The aims of a shoulder reconstruction operation are to stabilise the shoulder and prevent it from re-dislocating.
Often it is performed as an end-of-season procedure in football players. The minimum recovery period is 5-6 months.
There are a range of shoulder slings
that may assist after shoulder reconstructions. The ProCare Shoulder Immobilizer
is used in hospitals across Australia and the DonJoy UltraSling III
is often used by our elite athletes.
When is a shoulder reconstructed needed?
A shoulder reconstruction may be indicated for recurrent episodes of instability during a sporting activity. It may also be indicated if episodes of instability start to occur during activities of daily living such as dressing, undressing and sleeping. Although a shoulder which frequently dislocates may be easily relocated, it can lead to permanent damage with each episode of instability.

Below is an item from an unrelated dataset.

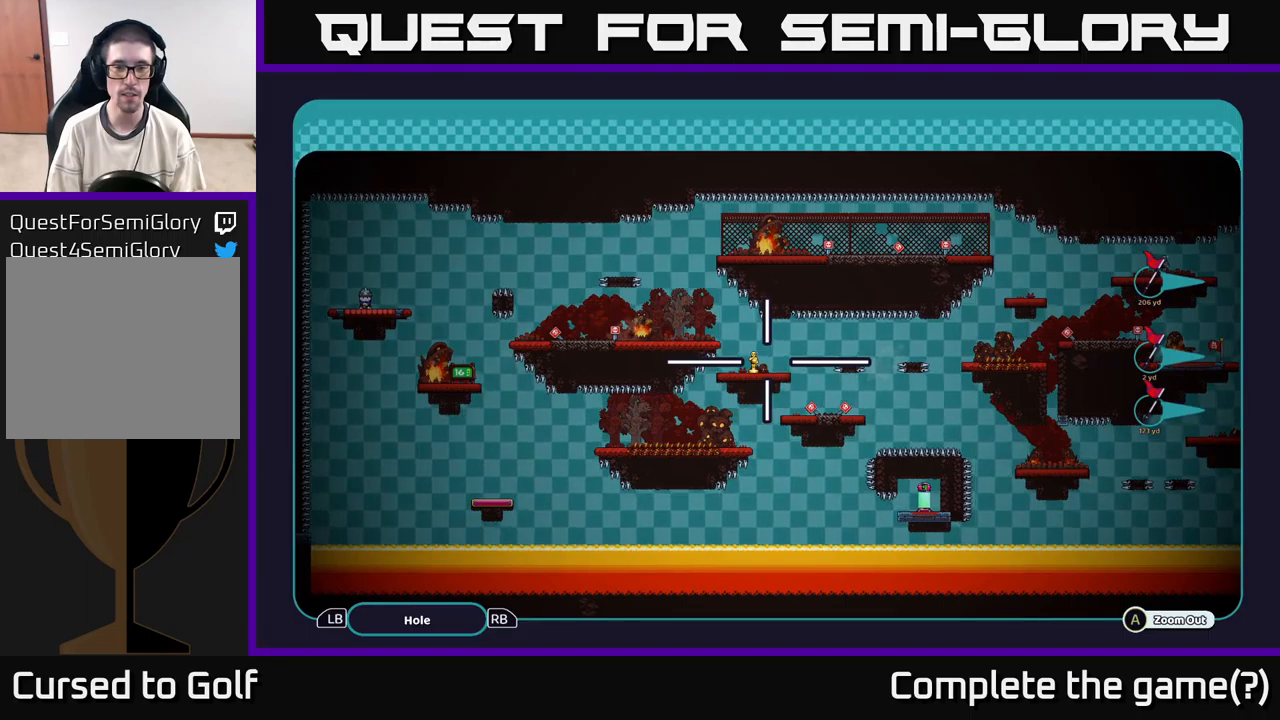
{"buttons": ["A"], "left_stick": "center", "right_stick": "center", "events": []}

Should a professional athlete have a shoulder reconstruction after a single dislocation?
This is a highly debated issue amongst sports medicine practitioners. Although a shoulder reconstruction can arguably reduce the likelihood of future re-dislocations, there are also risks associated with any surgical procedure (bleeding, infection, repair rupture and general anaesthetic risks). Each athlete's situation is unique and there are factors which must be considered in each circumstance including underlying joint damage, time of season, position on the field and nature of the sport.

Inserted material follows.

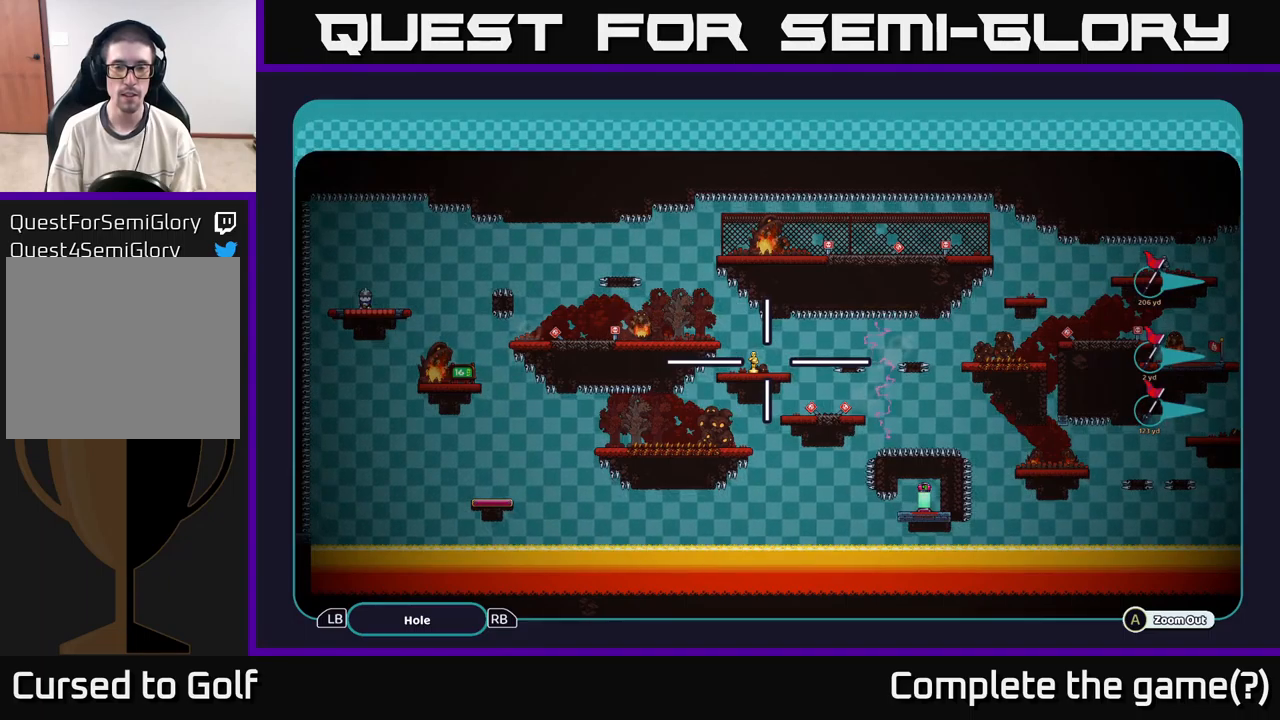
{"buttons": ["A"], "left_stick": "down-right", "right_stick": "center", "events": [[250, "left_stick", "right"], [484, "left_stick", "down-right"]]}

Should a shoulder reconstruction be performed with an open or arthroscopic technique?
Both surgical techniques can lead to a good results if they are done by expert surgeons who perform these procedures on a regular basis. It also depends on the severity of the injury and whether it is the first or subsequent shoulder subluxation. Each shoulder injury is unique and it is an issue that requires discussion between the athlete and surgeon.